• [Assignment]: Quote every line of the material below verbatim, changing nothing.

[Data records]
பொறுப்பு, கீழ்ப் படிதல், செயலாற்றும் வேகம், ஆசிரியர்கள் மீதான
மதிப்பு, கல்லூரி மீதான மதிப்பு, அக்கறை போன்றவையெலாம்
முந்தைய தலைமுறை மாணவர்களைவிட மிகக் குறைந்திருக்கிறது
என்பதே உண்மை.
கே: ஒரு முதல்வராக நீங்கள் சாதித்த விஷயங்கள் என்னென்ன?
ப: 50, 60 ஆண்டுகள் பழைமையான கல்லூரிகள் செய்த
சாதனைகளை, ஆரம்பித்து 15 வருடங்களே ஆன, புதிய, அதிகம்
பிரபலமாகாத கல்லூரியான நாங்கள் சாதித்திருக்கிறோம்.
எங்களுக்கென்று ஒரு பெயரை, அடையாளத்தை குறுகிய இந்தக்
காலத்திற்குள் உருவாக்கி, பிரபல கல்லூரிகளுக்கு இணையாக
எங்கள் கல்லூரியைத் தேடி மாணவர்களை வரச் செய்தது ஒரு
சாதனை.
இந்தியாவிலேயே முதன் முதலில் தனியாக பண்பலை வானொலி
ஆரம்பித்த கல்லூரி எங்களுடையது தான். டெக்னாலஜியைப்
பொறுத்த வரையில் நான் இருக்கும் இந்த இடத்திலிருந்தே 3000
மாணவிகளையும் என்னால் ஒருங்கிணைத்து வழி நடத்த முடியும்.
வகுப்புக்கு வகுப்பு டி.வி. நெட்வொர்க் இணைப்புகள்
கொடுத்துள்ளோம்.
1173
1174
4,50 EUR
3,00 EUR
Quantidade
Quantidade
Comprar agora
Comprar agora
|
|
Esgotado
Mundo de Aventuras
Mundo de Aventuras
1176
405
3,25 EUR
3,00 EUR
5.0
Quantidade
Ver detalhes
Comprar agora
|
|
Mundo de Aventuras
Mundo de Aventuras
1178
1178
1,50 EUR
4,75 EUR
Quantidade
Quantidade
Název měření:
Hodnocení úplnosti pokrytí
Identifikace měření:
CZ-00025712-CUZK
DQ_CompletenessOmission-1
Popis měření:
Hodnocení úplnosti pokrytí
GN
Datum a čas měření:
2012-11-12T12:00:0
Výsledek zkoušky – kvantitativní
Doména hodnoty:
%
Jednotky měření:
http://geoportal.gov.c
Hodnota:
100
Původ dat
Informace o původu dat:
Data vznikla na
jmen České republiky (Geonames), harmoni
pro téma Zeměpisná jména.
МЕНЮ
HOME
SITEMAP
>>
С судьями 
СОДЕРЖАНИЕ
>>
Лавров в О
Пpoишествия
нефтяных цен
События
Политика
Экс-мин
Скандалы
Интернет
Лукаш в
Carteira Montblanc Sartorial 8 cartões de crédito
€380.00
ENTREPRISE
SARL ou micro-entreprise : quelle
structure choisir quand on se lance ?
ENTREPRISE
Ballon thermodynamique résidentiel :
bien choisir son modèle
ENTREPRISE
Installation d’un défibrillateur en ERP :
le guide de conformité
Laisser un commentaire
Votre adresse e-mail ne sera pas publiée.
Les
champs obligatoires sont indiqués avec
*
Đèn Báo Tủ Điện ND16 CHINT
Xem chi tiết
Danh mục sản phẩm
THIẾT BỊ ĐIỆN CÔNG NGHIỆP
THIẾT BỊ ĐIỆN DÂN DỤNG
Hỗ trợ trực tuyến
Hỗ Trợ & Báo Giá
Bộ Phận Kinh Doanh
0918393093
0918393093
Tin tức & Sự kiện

• [Solution below]:
பொறுப்பு, கீழ்ப் படிதல், செயலாற்றும் வேகம், ஆசிரியர்கள் மீதான
மதிப்பு, கல்லூரி மீதான மதிப்பு, அக்கறை போன்றவையெலாம்
முந்தைய தலைமுறை மாணவர்களைவிட மிகக் குறைந்திருக்கிறது
என்பதே உண்மை.
கே: ஒரு முதல்வராக நீங்கள் சாதித்த விஷயங்கள் என்னென்ன?
ப: 50, 60 ஆண்டுகள் பழைமையான கல்லூரிகள் செய்த
சாதனைகளை, ஆரம்பித்து 15 வருடங்களே ஆன, புதிய, அதிகம்
பிரபலமாகாத கல்லூரியான நாங்கள் சாதித்திருக்கிறோம்.
எங்களுக்கென்று ஒரு பெயரை, அடையாளத்தை குறுகிய இந்தக்
காலத்திற்குள் உருவாக்கி, பிரபல கல்லூரிகளுக்கு இணையாக
எங்கள் கல்லூரியைத் தேடி மாணவர்களை வரச் செய்தது ஒரு
சாதனை.
இந்தியாவிலேயே முதன் முதலில் தனியாக பண்பலை வானொலி
ஆரம்பித்த கல்லூரி எங்களுடையது தான். டெக்னாலஜியைப்
பொறுத்த வரையில் நான் இருக்கும் இந்த இடத்திலிருந்தே 3000
மாணவிகளையும் என்னால் ஒருங்கிணைத்து வழி நடத்த முடியும்.
வகுப்புக்கு வகுப்பு டி.வி. நெட்வொர்க் இணைப்புகள்
கொடுத்துள்ளோம்.
1173
1174
4,50 EUR
3,00 EUR
Quantidade
Quantidade
Comprar agora
Comprar agora
|
|
Esgotado
Mundo de Aventuras
Mundo de Aventuras
1176
405
3,25 EUR
3,00 EUR
5.0
Quantidade
Ver detalhes
Comprar agora
|
|
Mundo de Aventuras
Mundo de Aventuras
1178
1178
1,50 EUR
4,75 EUR
Quantidade
Quantidade
Název měření:
Hodnocení úplnosti pokrytí
Identifikace měření:
CZ-00025712-CUZK
DQ_CompletenessOmission-1
Popis měření:
Hodnocení úplnosti pokrytí
GN
Datum a čas měření:
2012-11-12T12:00:0
Výsledek zkoušky – kvantitativní
Doména hodnoty:
%
Jednotky měření:
http://geoportal.gov.c
Hodnota:
100
Původ dat
Informace o původu dat:
Data vznikla na
jmen České republiky (Geonames), harmoni
pro téma Zeměpisná jména.
МЕНЮ
HOME
SITEMAP
>>
С судьями 
СОДЕРЖАНИЕ
>>
Лавров в О
Пpoишествия
нефтяных цен
События
Политика
Экс-мин
Скандалы
Интернет
Лукаш в
Carteira Montblanc Sartorial 8 cartões de crédito
€380.00
ENTREPRISE
SARL ou micro-entreprise : quelle
structure choisir quand on se lance ?
ENTREPRISE
Ballon thermodynamique résidentiel :
bien choisir son modèle
ENTREPRISE
Installation d’un défibrillateur en ERP :
le guide de conformité
Laisser un commentaire
Votre adresse e-mail ne sera pas publiée.
Les
champs obligatoires sont indiqués avec
*
Đèn Báo Tủ Điện ND16 CHINT
Xem chi tiết
Danh mục sản phẩm
THIẾT BỊ ĐIỆN CÔNG NGHIỆP
THIẾT BỊ ĐIỆN DÂN DỤNG
Hỗ trợ trực tuyến
Hỗ Trợ & Báo Giá
Bộ Phận Kinh Doanh
0918393093
0918393093
Tin tức & Sự kiện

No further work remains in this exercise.